[Data shown — start]

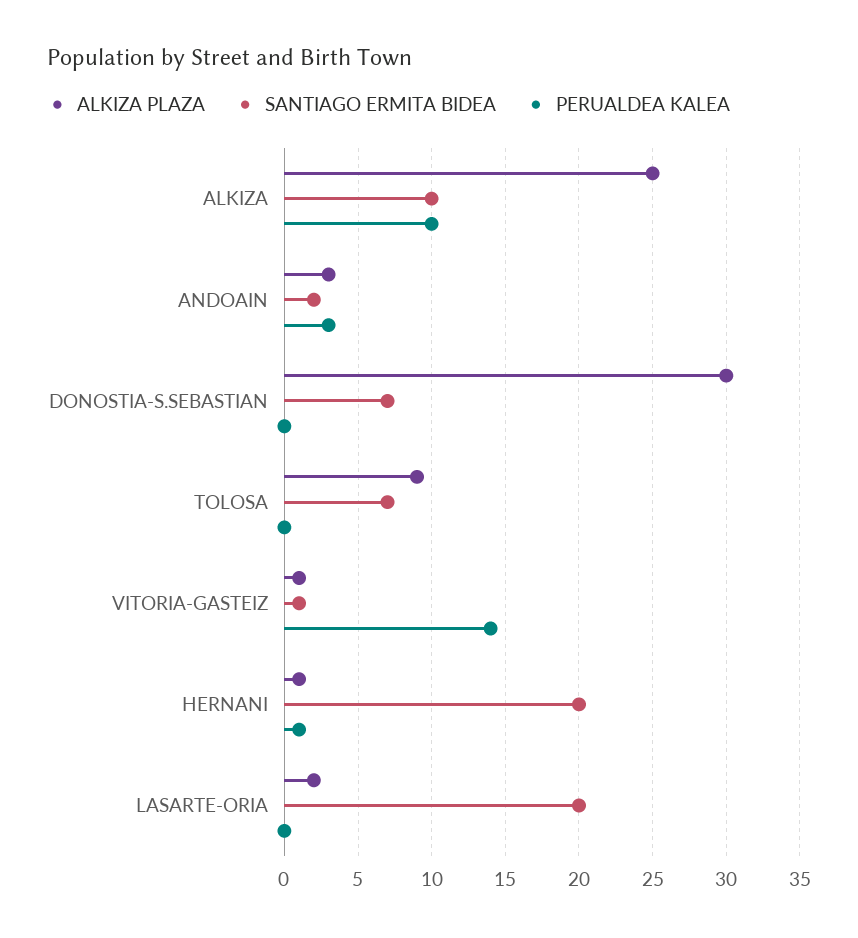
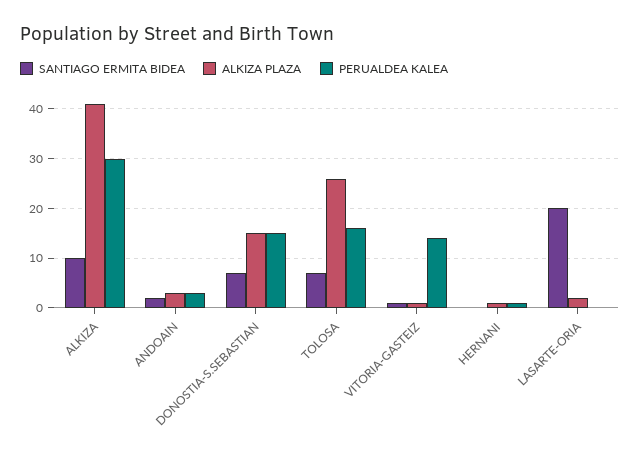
ALKIZA PLAZA, ALKIZA: 25 -> 40
PERUALDEA KALEA, ALKIZA: 10 -> 30
ALKIZA PLAZA, DONOSTIA-S.SEBASTIAN: 30 -> 15
PERUALDEA KALEA, DONOSTIA-S.SEBASTIAN: 0 -> 15
ALKIZA PLAZA, TOLOSA: 9 -> 25
PERUALDEA KALEA, TOLOSA: 0 -> 15
SANTIAGO ERMITA BIDEA, HERNANI: 20 -> 0

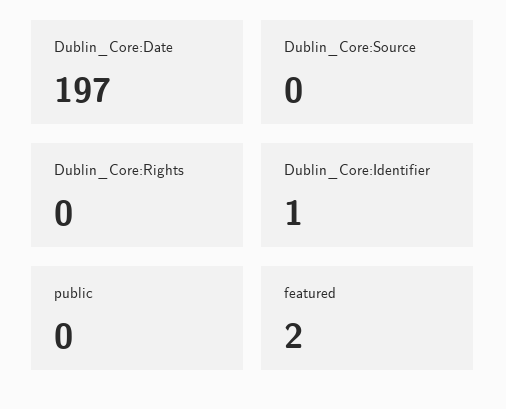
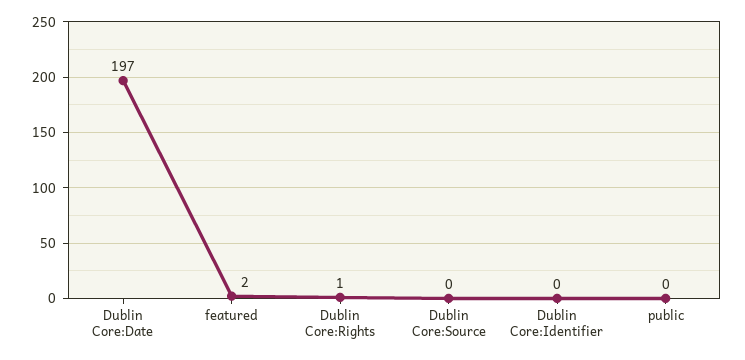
Dublin_Core:Rights: 0 -> 1
Dublin_Core:Identifier: 1 -> 0

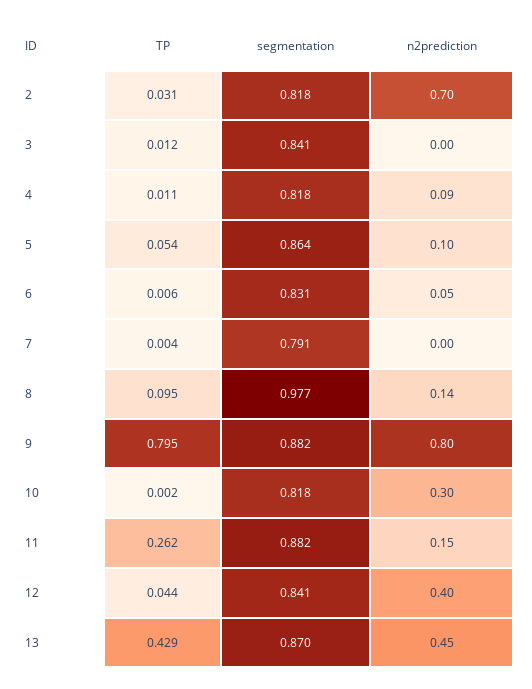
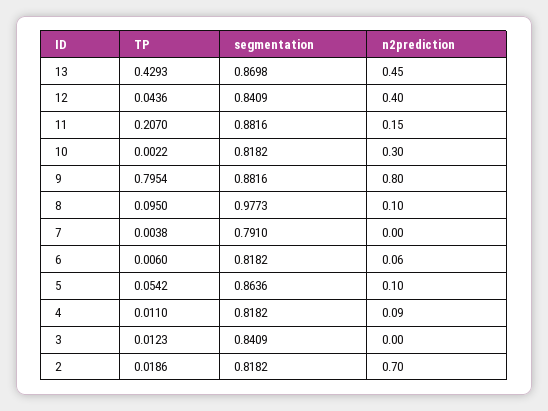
TP, 2: 0.031 -> 0.0186
segmentation, 6: 0.831 -> 0.8182
n2prediction, 6: 0.05 -> 0.06
n2prediction, 8: 0.14 -> 0.1
TP, 11: 0.262 -> 0.207

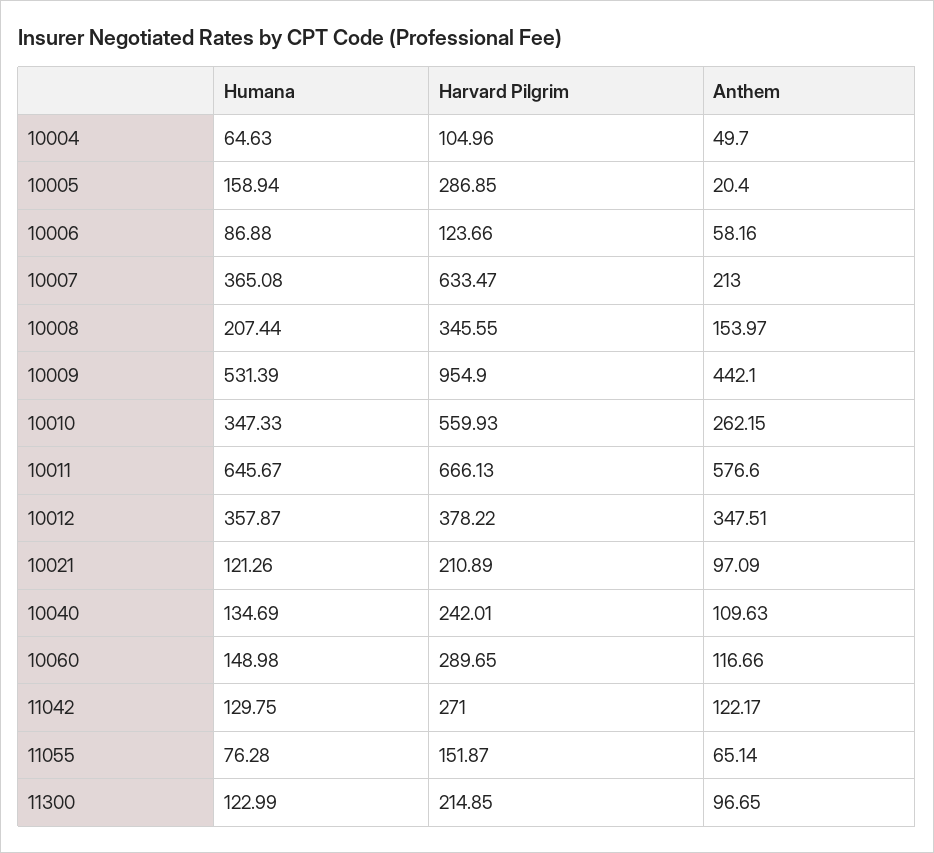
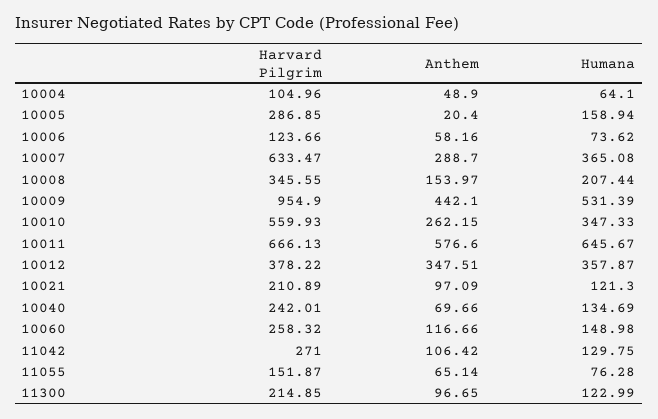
Humana, 10004: 64.63 -> 64.1
Anthem, 10004: 49.7 -> 48.9
Humana, 10006: 86.88 -> 73.62
Anthem, 10007: 213 -> 288.7
Humana, 10021: 121.26 -> 121.3
Anthem, 10040: 109.63 -> 69.66
Harvard Pilgrim, 10060: 289.65 -> 258.32
Anthem, 11042: 122.17 -> 106.42

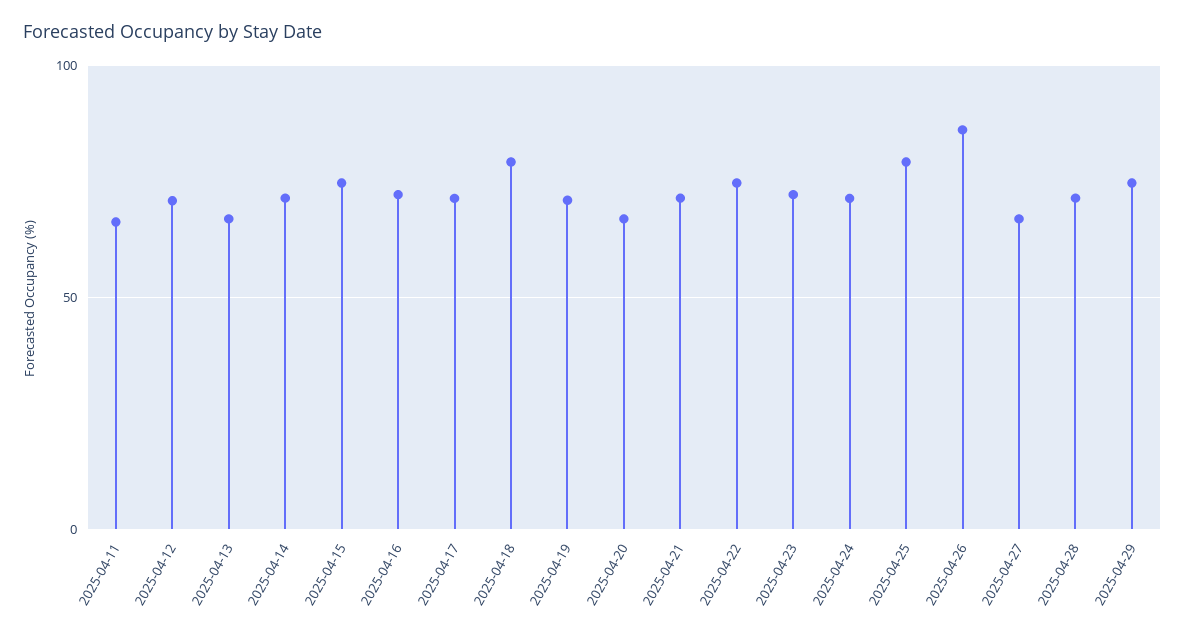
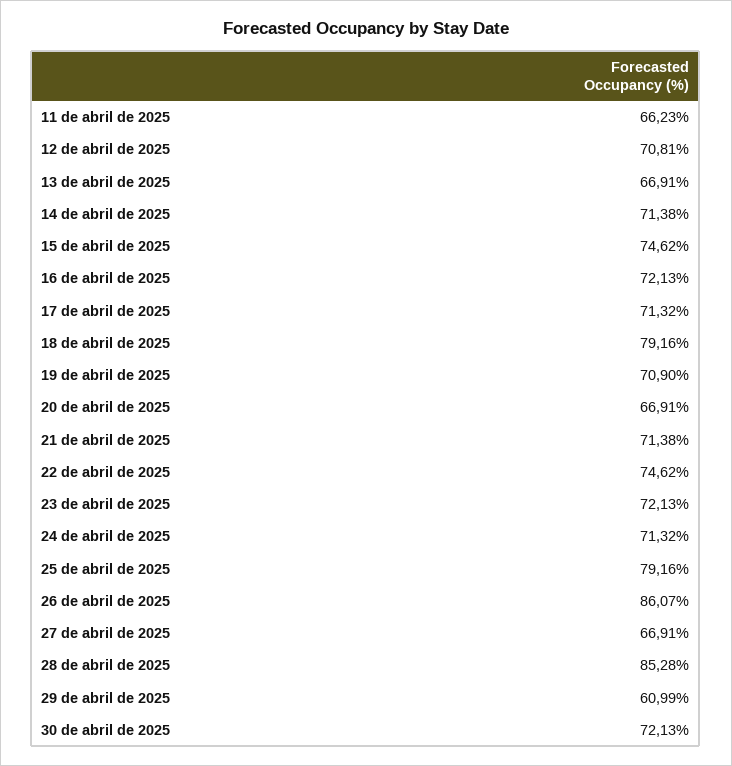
2025-04-28: 70 -> 85.28
2025-04-29: 75 -> 60.99
30 de abril de 2025: none -> 72.13

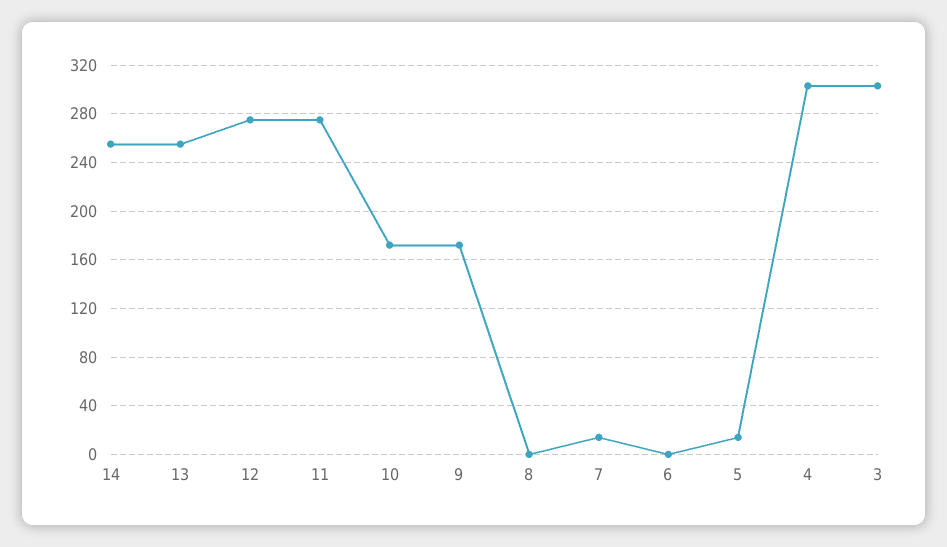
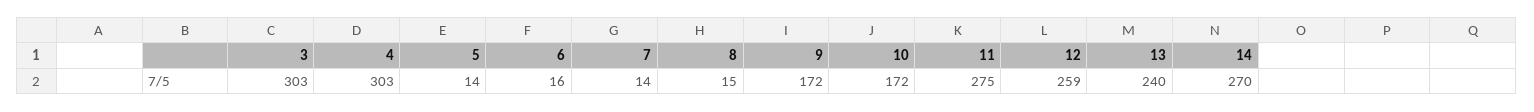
14: 255 -> 270
13: 255 -> 240
12: 275 -> 259
8: 0 -> 15
6: 0 -> 16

[Data shown — finish]

Quote verbatim the final run of lines in the material above, from the line that contains "TP, 2: 0.031 -> 0.0186" through the very last line, excluding any pictures.

TP, 2: 0.031 -> 0.0186
segmentation, 6: 0.831 -> 0.8182
n2prediction, 6: 0.05 -> 0.06
n2prediction, 8: 0.14 -> 0.1
TP, 11: 0.262 -> 0.207

Humana, 10004: 64.63 -> 64.1
Anthem, 10004: 49.7 -> 48.9
Humana, 10006: 86.88 -> 73.62
Anthem, 10007: 213 -> 288.7
Humana, 10021: 121.26 -> 121.3
Anthem, 10040: 109.63 -> 69.66
Harvard Pilgrim, 10060: 289.65 -> 258.32
Anthem, 11042: 122.17 -> 106.42

2025-04-28: 70 -> 85.28
2025-04-29: 75 -> 60.99
30 de abril de 2025: none -> 72.13

14: 255 -> 270
13: 255 -> 240
12: 275 -> 259
8: 0 -> 15
6: 0 -> 16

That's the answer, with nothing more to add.